I have a code that creates adjacencies between data from my text file. The file structure is pretty simple. It has only 2 columns which describe the connections between 2 nodes. For example:
ANALYTICAL_BALANCE BFG_DEPOSIT
CUSTOMER_DETAIL BALANCE
BFG_2056 FFD_15
BALANCE BFG_16
BFG_16 STAT_HIST
ANALYTICAL_BALANCE BFG_2056
CUSTOM_DATA AND_11
AND_11 DICT_DEAL
DICT_DEAL BFG_2056
I load the data right now into list.
data = [line.split() for line in open('data.txt', sep=' ')
I get list like this
data = [
["ANALYTICAL_BALANCE","BFG_DEPOSIT"],
["CUSTOMER_DETAIL","BALANCE"],
["BFG_2056", "FFD_15"],
["BALANCE","BFG_16"],
["BFG_16","STAT_HIST"],
["ANALYTICAL_BALANCE","BFG_2056"],
["CUSTOM_DATA","AND_11"],
["AND_11","DICT_DEAL"],
["DICT_DEAL","BFG_2056"]
]
then I create the adjency list
def create_adj(edges):
adj = {} # or use defaultdict(list) to avoid `if` in the loop below
for a, b in edges:
if not a in adj:
adj[a] = []
if not b in adj:
adj[b] = []
adj[a].append(b)
return adj
and return all paths
def all_paths(adj):
def recur(path):
node = path[-1]
neighbors = [neighbor for neighbor in adj[node] if not neighbor in path]
if not neighbors:
yield path
for neighbor in neighbors:
yield from recur(path + [neighbor])
for node in adj:
yield from recur([node])
So for example that I gave earlier, the output data will be like this. I don't print the lists with length equal to 1.
adj = create_adj(data)
paths = all_paths(adj)
for i in paths:
if len(i) > 1:
print(i)
output:
['ANALYTICAL_BALANCE', 'BFG_DEPOSIT']
['ANALYTICAL_BALANCE', 'BFG_2056', 'FFD_15']

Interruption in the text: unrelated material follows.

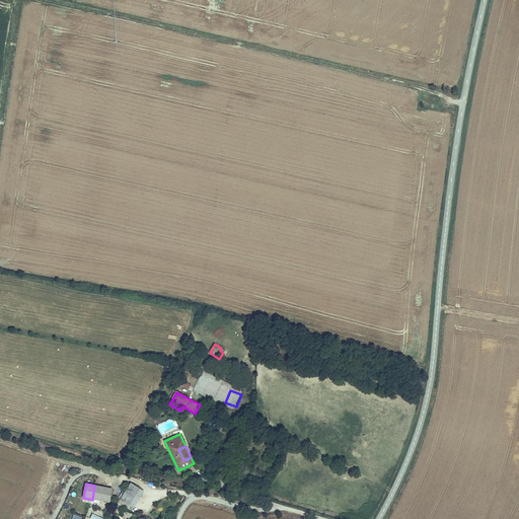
[(118,505),(126,510),(140,489),(131,484),(121,500),(119,503),(118,505)]
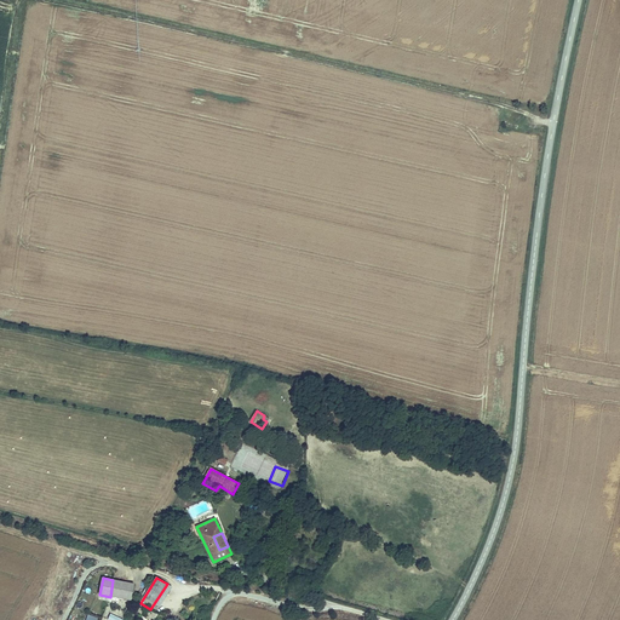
[(110,597),(131,601),(135,584),(113,580),(110,597)]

['CUSTOMER_DETAIL', 'BALANCE', 'BFG_16', 'STAT_HIST']
['BALANCE', 'BFG_16', 'STAT_HIST']
['BFG_2056', 'FFD_15']
['BFG_16', 'STAT_HIST']
['CUSTOM_DATA', 'AND_11', 'DICT_DEAL', 'BFG_2056', 'FFD_15']
['AND_11', 'DICT_DEAL', 'BFG_2056', 'FFD_15']
['DICT_DEAL', 'BFG_2056', 'FFD_15']
Everything is fine while the data set is small, but I have almost 13k rows of this connections in txt file. The compilation just takes too long. That's why I want to change all operations on lists to pandas dataframes. I don't know how because I don't have the experience with it. How would you do it ? Maybe you have better idea how I could implement my idea. I was thinking also about using Networkx, but I don't know how I could implement my code using it. Any help would be greatly appreciated!